THE PAPER CHASE: (above) The actual first page in the Notice of Dismissal consented to by both Greg Garrison and The Dean Martin Trust in a 2004 suit and counter-suit filed in a California State Court.
What, if any, settlement or arrangement the two sides might have reached out of court — including any possible monetary agreement — we do not know, and may never know. If some type of accord was reached, that might very well explain why the Trust has thus far remained out of the current legal battle, and why it might possibly never join it.
What we do know from the upshot of the 2004 court case is that the Dismissal with Prejudice ensured that both parties were thereafter barred from bringing any further actions against one another on the same claim — at least in that particular court.
But bear in mind that the case delineated above was filed in California Superior Court — a State court — and was a tort pertaining to a monetary dispute.
In contrast, the two cases filed this fall by NBC Universal and Lee Hale, et al have been brought before the U.S. District Court for Los Angeles Country — a Federal court — and filed over the issue of Copyright Infringement. And that’s no accident — the reason that these current cases fall under Federal, rather than State, jurisdiction, is because the issue of Copyright Infringement is a Federal question, pertaining to U.S. Copyright Laws enacted by Congress. (Note: There are also claims under California State law in NBC U’s suit, which attorneys for Garrison Productions are seeking to have thrown out.)
So while we would certainly invite the legal scholars who might be reading this little treatise to weigh in with their thoughts, it seems to us that nothing about the “Dismissed with Prejudice” outcome of the earlier legal skirmish between The Dean Martin Family Trust and Greg Garrison Productions would preclude the Trust from still entering the current and ongoing litigation over Copyright Infringement — unless, of course, the two sides DID sign a truce of sorts back in 2004.
Not that we want to see this fight grow any more complicated or messy than it already is. We just thought that to provide some idea of where this imbroglio might be headed, it was valuable to shed light on one nearby venue where it had already been.
We still hold out the hope that Somewhere There’s A Someone who can put a quick end to all of this…Someone who possesses the desire that Dean had to make everyone happy…Someone who understands that based on the actual history of copyright registration, as we outlined in our earlier piece Whose Show Is It Anyway, no one party has an incontrovertible claim to all of this material, and endeavoring to prove otherwise might very possibly just waste the time, energy and money of the individuals involved, not to mention, further try the patience of an already weary legion of fans.

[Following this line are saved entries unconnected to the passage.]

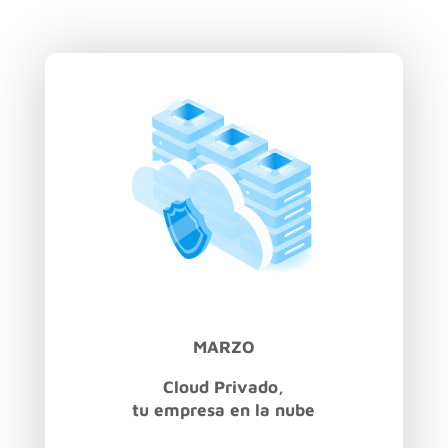
MARZO
Cloud Privado,
tu empresa en la nube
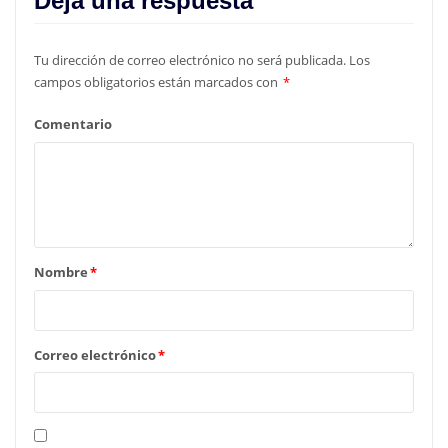
Deja una respuesta
Tu dirección de correo electrónico no será publicada.
Los
campos obligatorios están marcados con
*
Comentario
Nombre
*
Correo electrónico
*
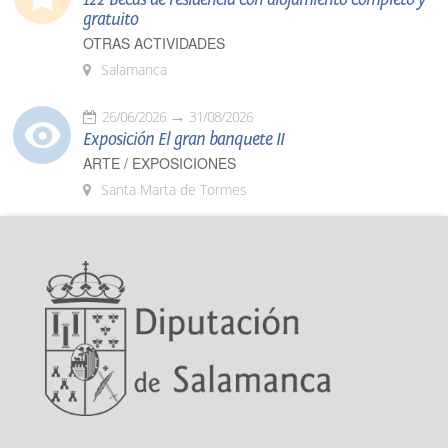
gratuito
OTRAS ACTIVIDADES
Salamanca
26/06/2026
31/08/2026
Exposición El gran banquete II
ARTE / EXPOSICIONES
Santa Marta de Tormes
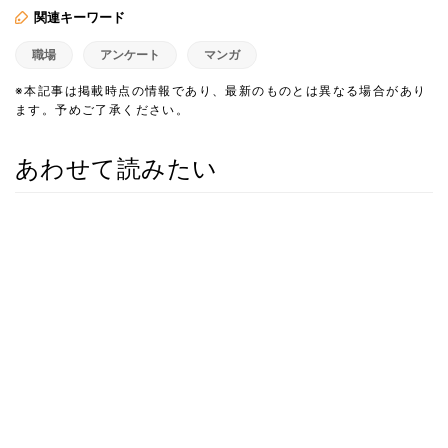
関連キーワード
職場
アンケート
マンガ
※本記事は掲載時点の情報であり、最新のものとは異なる場合があり
ます。予めご了承ください。
あわせて読みたい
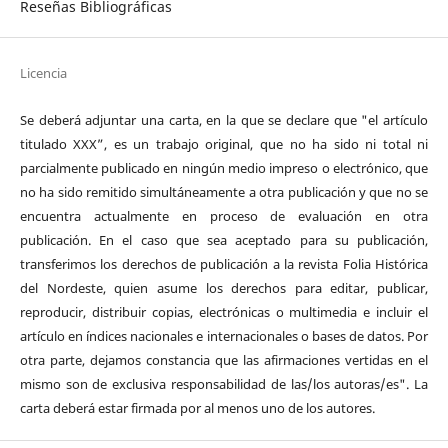
Reseñas Bibliográficas
Licencia
Se deberá adjuntar una carta, en la que se declare que "el artículo
titulado XXX”, es un trabajo original, que no ha sido ni total ni
parcialmente publicado en ningún medio impreso o electrónico, que
no ha sido remitido simultáneamente a otra publicación y que no se
encuentra actualmente en proceso de evaluación en otra
publicación. En el caso que sea aceptado para su publicación,
transferimos los derechos de publicación a la revista Folia Histórica
del Nordeste, quien asume los derechos para editar, publicar,
reproducir, distribuir copias, electrónicas o multimedia e incluir el
artículo en índices nacionales e internacionales o bases de datos. Por
otra parte, dejamos constancia que las afirmaciones vertidas en el
mismo son de exclusiva responsabilidad de las/los autoras/es". La
carta deberá estar firmada por al menos uno de los autores.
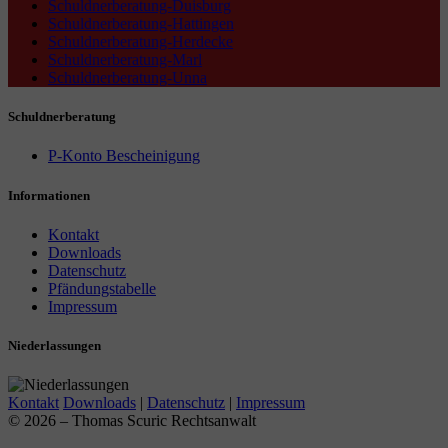
Schuldnerberatung-Duisburg
Schuldnerberatung-Hattingen
Schuldnerberatung-Herdecke
Schuldnerberatung-Marl
Schuldnerberatung-Unna
Schuldnerberatung
P-Konto Bescheinigung
Informationen
Kontakt
Downloads
Datenschutz
Pfändungstabelle
Impressum
Niederlassungen
Kontakt
Downloads
|
Datenschutz
|
Impressum
© 2026 – Thomas Scuric Rechtsanwalt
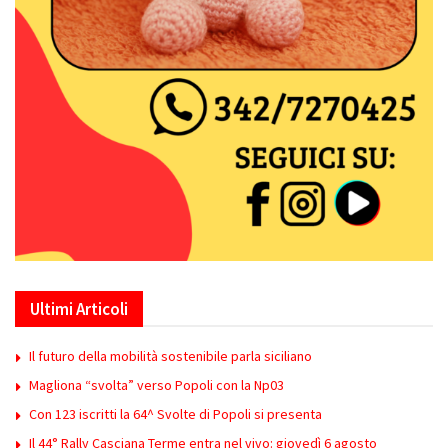
Ultimi Articoli
Il futuro della mobilità sostenibile parla siciliano
Magliona “svolta” verso Popoli con la Np03
Con 123 iscritti la 64^ Svolte di Popoli si presenta
Il 44° Rally Casciana Terme entra nel vivo: giovedì 6 agosto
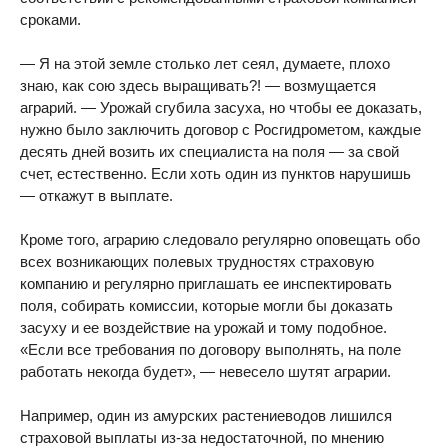
сроками.
— Я на этой земле столько лет сеял, думаете, плохо
знаю, как сою здесь выращивать?! — возмущается
аграрий. — Урожай сгубила засуха, но чтобы ее доказать,
нужно было заключить договор с Росгидрометом, каждые
десять дней возить их специалиста на поля — за свой
счет, естественно. Если хоть один из пунктов нарушишь
— откажут в выплате.
Кроме того, аграрию следовало регулярно оповещать обо
всех возникающих полевых трудностях страховую
компанию и регулярно приглашать ее инспектировать
поля, собирать комиссии, которые могли бы доказать
засуху и ее воздействие на урожай и тому подобное.
«Если все требования по договору выполнять, на поле
работать некогда будет», — невесело шутят аграрии.
Например, один из амурских растениеводов лишился
страховой выплаты из-за недостаточной, по мнению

The Dean Martin Show was unlike any other television series that came before or after it, because its production team and cast were unrivaled, and its host, inimitable. So why not follow that example and make the resolution of the issues at stake in these cases the model for all other rights-embattled TV shows to emulate?
Bring the matter to arbitration. Find an impartial third party or parties who could serve as an honest intermediary(ies). Get together in a circle, hold hands and sing “Kumbaya”.

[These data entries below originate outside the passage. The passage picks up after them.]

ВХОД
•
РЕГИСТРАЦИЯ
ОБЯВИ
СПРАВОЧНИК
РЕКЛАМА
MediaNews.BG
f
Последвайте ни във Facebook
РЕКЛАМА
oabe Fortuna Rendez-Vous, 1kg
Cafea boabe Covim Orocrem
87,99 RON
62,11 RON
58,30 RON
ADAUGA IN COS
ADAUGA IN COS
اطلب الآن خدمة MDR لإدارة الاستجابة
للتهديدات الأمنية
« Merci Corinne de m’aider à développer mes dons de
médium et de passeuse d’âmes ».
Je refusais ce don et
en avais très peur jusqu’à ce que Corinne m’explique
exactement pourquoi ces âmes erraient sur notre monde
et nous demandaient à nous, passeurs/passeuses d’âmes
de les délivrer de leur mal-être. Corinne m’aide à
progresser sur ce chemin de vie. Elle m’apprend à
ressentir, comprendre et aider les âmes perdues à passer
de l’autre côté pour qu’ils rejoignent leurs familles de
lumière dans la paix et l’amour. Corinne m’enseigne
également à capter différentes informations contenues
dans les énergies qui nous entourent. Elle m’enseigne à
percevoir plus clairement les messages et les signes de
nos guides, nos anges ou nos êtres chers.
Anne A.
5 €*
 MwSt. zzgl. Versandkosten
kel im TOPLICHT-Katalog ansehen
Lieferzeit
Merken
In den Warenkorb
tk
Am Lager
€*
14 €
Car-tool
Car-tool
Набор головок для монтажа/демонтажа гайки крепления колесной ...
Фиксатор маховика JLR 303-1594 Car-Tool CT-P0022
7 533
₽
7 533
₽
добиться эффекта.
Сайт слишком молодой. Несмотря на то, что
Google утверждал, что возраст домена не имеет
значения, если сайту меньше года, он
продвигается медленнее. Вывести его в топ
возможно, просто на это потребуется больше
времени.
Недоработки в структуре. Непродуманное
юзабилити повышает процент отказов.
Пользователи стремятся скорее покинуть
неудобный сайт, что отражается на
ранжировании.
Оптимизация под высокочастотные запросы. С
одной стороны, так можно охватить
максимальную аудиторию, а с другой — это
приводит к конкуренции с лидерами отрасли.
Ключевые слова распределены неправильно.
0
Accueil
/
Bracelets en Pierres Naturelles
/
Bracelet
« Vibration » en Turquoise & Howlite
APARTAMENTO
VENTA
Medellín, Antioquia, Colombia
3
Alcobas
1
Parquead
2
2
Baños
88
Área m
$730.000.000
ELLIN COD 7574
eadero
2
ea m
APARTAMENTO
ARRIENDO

In short, try ANYTHING that might break this logjam, end the stalemate, and allow us to see these shows again. And who knows — if the material could be marketed again, it might actually make some money for those who have a legitimate claim to it. The only ones benefiting from the current stasis are, of course…you guessed it: The Lawyers! And we all know what one of Shakespeare’s characters in Henry VI advised doing about them.
Instead, we’d prefer to close on a more pacific note, with what Dean himself once said in 1970 at the end of one of those soothing “Welcome To My World” medleys with The Golddiggers — albeit in a different context (the war raging in Vietnam), but in the same spirit:
“Let’s all work for peace…not fight for it.”